**Objective:** Update the data from the line with "genus: Pyrrosia" up to and including the line with "state / province: Huánuco" by replacing "name author" with "authorship", leaving everything else unchanged, and give back only those lines.

**Supplied material:**
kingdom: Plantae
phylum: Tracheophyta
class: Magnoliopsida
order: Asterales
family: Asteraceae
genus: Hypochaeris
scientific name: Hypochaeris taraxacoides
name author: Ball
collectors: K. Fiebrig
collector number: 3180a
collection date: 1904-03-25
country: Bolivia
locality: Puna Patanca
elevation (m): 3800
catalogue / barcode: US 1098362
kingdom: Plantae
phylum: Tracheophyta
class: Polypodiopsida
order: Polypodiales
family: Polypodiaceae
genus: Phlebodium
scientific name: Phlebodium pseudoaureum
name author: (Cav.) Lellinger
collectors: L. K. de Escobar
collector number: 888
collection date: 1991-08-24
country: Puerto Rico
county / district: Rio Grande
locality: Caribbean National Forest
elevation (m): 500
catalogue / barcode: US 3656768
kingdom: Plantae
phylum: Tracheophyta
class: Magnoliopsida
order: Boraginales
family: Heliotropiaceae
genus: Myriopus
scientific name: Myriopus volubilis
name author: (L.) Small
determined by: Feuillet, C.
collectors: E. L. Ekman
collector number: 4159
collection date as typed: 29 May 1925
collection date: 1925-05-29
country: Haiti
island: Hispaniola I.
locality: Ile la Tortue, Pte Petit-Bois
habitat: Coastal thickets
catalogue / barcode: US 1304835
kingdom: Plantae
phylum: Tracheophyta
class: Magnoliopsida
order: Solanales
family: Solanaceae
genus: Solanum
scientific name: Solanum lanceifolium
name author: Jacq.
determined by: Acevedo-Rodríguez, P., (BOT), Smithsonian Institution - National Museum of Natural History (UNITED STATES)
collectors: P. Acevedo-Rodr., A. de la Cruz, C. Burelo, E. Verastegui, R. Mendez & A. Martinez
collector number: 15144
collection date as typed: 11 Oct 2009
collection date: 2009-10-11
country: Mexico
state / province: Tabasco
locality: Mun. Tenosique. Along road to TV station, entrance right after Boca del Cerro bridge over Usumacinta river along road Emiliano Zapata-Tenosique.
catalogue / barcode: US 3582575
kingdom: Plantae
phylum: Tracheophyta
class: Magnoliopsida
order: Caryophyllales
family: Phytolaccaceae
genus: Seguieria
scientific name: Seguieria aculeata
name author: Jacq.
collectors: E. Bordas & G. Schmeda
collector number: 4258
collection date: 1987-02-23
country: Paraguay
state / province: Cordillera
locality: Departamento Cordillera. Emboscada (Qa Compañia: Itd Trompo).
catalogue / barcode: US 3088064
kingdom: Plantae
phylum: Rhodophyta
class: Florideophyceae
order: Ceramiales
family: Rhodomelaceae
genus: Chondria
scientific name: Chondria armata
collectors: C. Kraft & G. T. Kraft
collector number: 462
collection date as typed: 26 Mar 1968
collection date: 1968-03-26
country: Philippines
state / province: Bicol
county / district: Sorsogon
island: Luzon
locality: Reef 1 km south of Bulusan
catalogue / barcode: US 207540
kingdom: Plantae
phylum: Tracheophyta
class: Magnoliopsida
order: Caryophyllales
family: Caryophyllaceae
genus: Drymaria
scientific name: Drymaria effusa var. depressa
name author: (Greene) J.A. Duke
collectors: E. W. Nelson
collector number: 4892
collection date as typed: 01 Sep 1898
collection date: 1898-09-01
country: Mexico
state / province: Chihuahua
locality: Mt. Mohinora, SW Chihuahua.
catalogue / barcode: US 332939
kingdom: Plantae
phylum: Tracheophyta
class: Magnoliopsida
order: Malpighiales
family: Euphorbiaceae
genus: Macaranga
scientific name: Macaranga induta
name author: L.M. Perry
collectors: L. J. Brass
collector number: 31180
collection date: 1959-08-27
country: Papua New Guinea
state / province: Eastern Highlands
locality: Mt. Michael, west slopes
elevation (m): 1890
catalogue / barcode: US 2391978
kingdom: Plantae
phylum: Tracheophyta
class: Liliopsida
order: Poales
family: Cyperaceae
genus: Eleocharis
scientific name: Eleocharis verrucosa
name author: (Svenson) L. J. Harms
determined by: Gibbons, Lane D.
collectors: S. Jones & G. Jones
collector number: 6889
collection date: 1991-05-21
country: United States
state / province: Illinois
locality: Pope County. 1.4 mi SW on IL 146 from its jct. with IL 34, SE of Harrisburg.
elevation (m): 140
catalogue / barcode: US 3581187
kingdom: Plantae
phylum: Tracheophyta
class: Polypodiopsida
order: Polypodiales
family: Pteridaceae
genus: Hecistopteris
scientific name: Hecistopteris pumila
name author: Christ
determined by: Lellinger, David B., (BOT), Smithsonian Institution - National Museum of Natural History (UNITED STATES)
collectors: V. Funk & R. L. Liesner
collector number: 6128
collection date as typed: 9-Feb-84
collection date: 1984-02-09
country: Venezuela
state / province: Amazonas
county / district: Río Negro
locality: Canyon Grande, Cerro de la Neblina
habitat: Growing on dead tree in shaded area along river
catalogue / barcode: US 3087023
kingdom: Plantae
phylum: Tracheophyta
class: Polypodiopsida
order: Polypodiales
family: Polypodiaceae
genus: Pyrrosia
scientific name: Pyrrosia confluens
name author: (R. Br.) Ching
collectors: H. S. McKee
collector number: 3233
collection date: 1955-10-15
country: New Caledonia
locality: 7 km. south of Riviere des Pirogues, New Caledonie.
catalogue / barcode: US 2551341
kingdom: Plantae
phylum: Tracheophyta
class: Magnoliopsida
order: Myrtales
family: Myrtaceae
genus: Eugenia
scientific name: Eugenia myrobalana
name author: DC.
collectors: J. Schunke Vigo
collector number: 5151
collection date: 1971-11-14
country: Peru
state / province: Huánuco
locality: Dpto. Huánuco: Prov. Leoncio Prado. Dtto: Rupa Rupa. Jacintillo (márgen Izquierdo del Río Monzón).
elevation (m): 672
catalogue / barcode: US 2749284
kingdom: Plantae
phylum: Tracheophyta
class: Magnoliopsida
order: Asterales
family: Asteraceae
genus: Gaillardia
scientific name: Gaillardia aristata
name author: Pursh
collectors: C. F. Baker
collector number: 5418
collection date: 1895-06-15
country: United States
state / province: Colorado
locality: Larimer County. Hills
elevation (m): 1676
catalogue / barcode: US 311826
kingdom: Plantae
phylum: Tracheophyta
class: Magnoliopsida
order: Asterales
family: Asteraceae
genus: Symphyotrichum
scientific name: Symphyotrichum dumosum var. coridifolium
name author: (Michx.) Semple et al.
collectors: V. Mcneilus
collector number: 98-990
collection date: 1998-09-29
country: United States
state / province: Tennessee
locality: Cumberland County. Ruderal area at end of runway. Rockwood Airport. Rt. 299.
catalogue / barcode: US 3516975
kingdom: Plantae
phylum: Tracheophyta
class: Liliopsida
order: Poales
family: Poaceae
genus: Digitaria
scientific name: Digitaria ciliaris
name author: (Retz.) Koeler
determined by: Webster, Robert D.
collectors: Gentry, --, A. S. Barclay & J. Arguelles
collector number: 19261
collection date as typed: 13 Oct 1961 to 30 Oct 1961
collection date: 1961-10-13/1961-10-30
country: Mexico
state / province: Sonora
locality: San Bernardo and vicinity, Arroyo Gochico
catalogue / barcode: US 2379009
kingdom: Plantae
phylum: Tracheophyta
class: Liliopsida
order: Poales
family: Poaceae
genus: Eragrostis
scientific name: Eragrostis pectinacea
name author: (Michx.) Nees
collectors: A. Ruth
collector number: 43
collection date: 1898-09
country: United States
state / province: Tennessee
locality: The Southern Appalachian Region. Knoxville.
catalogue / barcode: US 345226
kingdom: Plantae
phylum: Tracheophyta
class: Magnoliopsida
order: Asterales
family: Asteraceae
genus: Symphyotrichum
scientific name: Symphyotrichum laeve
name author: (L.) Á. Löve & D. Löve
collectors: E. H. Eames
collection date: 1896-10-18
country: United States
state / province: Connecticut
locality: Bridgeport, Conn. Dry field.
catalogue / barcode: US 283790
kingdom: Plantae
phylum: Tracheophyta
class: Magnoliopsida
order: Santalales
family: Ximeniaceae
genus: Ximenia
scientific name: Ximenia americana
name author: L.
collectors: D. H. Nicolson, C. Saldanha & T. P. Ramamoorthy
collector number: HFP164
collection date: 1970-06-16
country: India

**Written reply:**
genus: Pyrrosia
scientific name: Pyrrosia confluens
authorship: (R. Br.) Ching
collectors: H. S. McKee
collector number: 3233
collection date: 1955-10-15
country: New Caledonia
locality: 7 km. south of Riviere des Pirogues, New Caledonie.
catalogue / barcode: US 2551341
kingdom: Plantae
phylum: Tracheophyta
class: Magnoliopsida
order: Myrtales
family: Myrtaceae
genus: Eugenia
scientific name: Eugenia myrobalana
authorship: DC.
collectors: J. Schunke Vigo
collector number: 5151
collection date: 1971-11-14
country: Peru
state / province: Huánuco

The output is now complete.